Amazon Rival Jet.com Goes Live
With the promise of offering the lowest prices on the internet, the well-funded shopping membership site opens publicly to US consumers.
Jet.com, the members-only ecommerce marketplace, opened to the public Tuesday morning after months in beta.
Founded by Marc Lore, who co-founded and sold Diapers.com to Amazon for $545 million in 2010, the Hoboken, NJ-based outfit is looking to take on Amazon with the promise of offering the lowest prices anywhere on the Internet.
Jet’s annual membership of $49.99 — after a free 90-day trial period — compares to the $99 Amazon Prime members pay annually for access to shipping, pricing and availability deals on that site.
Jet.com will primarily operate as a marketplace, though it also partners with retailers to save consumers money on those sites. The start-up has amassed a $225-million war chest, according to Crunchbase, making it one of the most well-funded and eagerly anticipated ecommerce launches in recent years. Among its investors is Alibaba Group, the Chinese ecommerce behemoth. Forbes reported that Alibaba invested in Jet.com as part of a $140 million financing round, closed in February, led by Bain Capital Ventures.
Products Are Sold At Cost
The members-only site “gets you the best price on more than 10 million products, every time you shop.” Shipping on orders over $35 is free, as are all returns. The company has said the average shopper will save $150 a year.
The low-price guarantee is made possible because Jet doesn’t make any money on selling products; all revenues come from membership fees.
The pricing engine finds the lowest price on items in real time and suggests items that will lower costs when purchased together.
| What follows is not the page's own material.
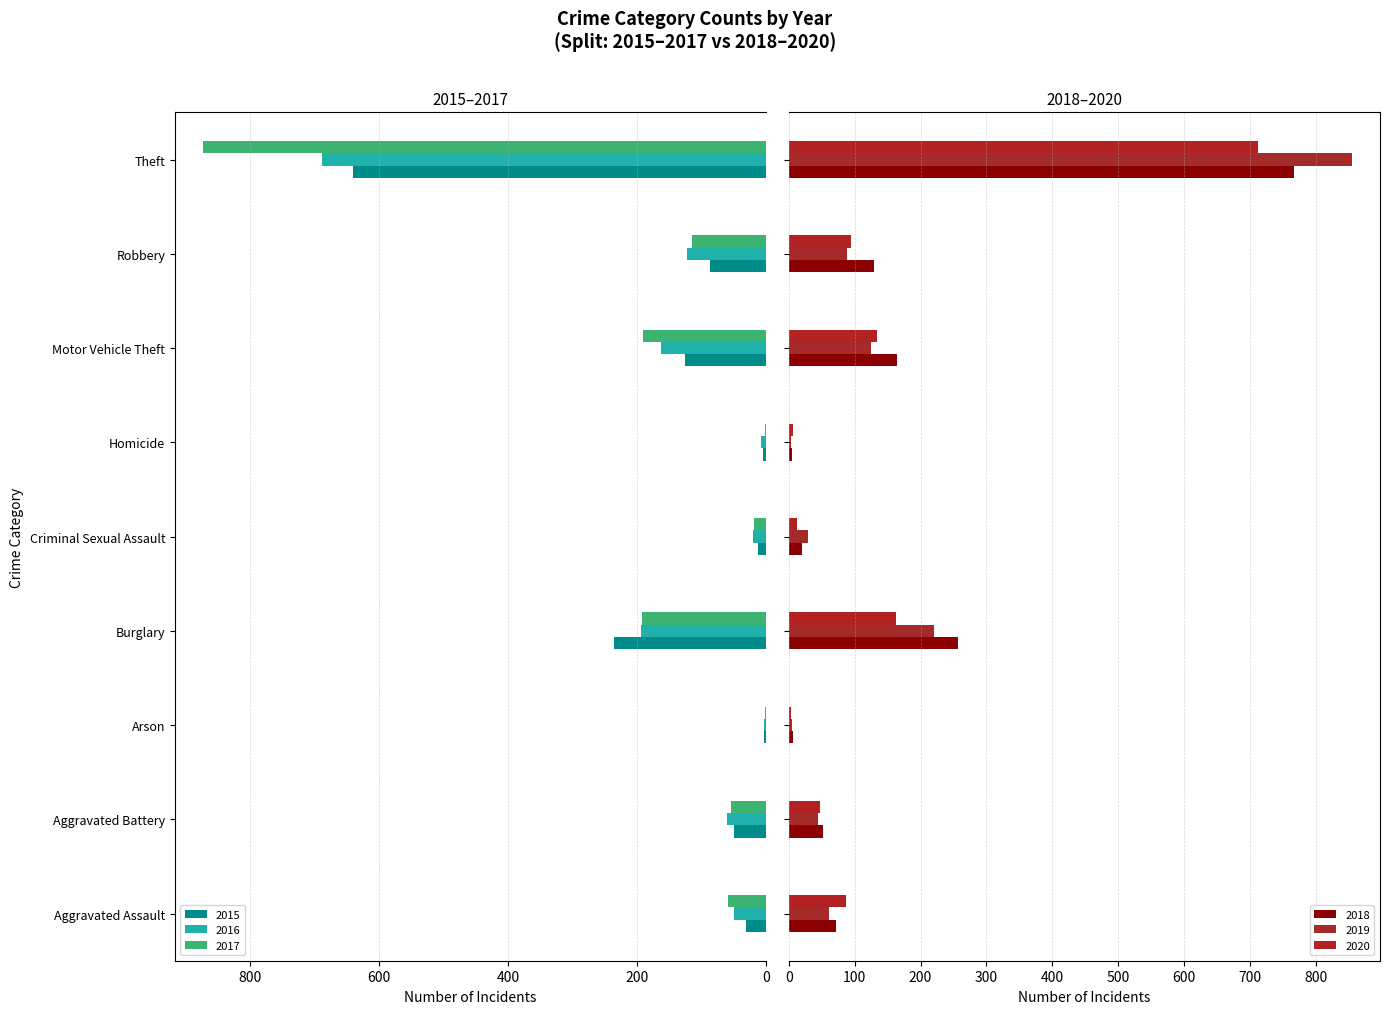

What is the total value across all series at Burglary?

1263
Rewards also come to those who have the patience to choose cheaper pricing options: “We love the thrill of a good deal, so we’ll alert you to thrifty ways to save even more as you build your order. Like buying items that ship from the same location, waiving returns and using a low-fee payment method.”
The Wall Street Journal reported the lengths Jet is willing to go to make consumers happy, finding that as it aims to quickly build customer loyalty, Jet will also buy products from retailers when it doesn’t carry an item and have it shipped to the customer.
Let The Pricing Wars With Amazon Commence
If there was any question about what Jet has its sights set on, a quick look at many product pages will answer that question.
Amazon price checks are built into the experience, as shown on the iPad Air 2 page captured below.
Time will tell how much of a thorn in Amazon’s side Jet.com proves to be, but it’s certainly hoping to change the game. While the site was still in beta, data pricing firm Boomerang Commerce released a study that found that across 200 products in a number of categories, Jet.com’s prices were lower than Amazon 94 percent of the time — by an average of 27 percent.
For its part, Jet has said prices will typically be 10 percent to 15 percent cheaper than anywhere else online.
Where Jet.com falls short at launch, though, is selection. The site lists roughly 5 million products, compared to over 300 million items available on Amazon.com, according to Boomerang. Selection, in part, is where its affiliate program comes into play.
Jet Anywhere: Affiliate Partnerships With Over 600 Retailers
Consumers can also save when they shop on other retail sites through the Jet Anywhere program. The savings come in the form of JetCash, which members can use to buy products on Jet.com. Apple, REI, and Bed Bath & Beyond are among more than 600 retailers participating in the affiliate program. Rather than take a commission from referral sales, Jet passes the savings to consumers.
The system doesn’t automatically recognize purchases through Jet Anywhere, however. Users must email their order confirmations to Jet to have JetCash credited to their accounts.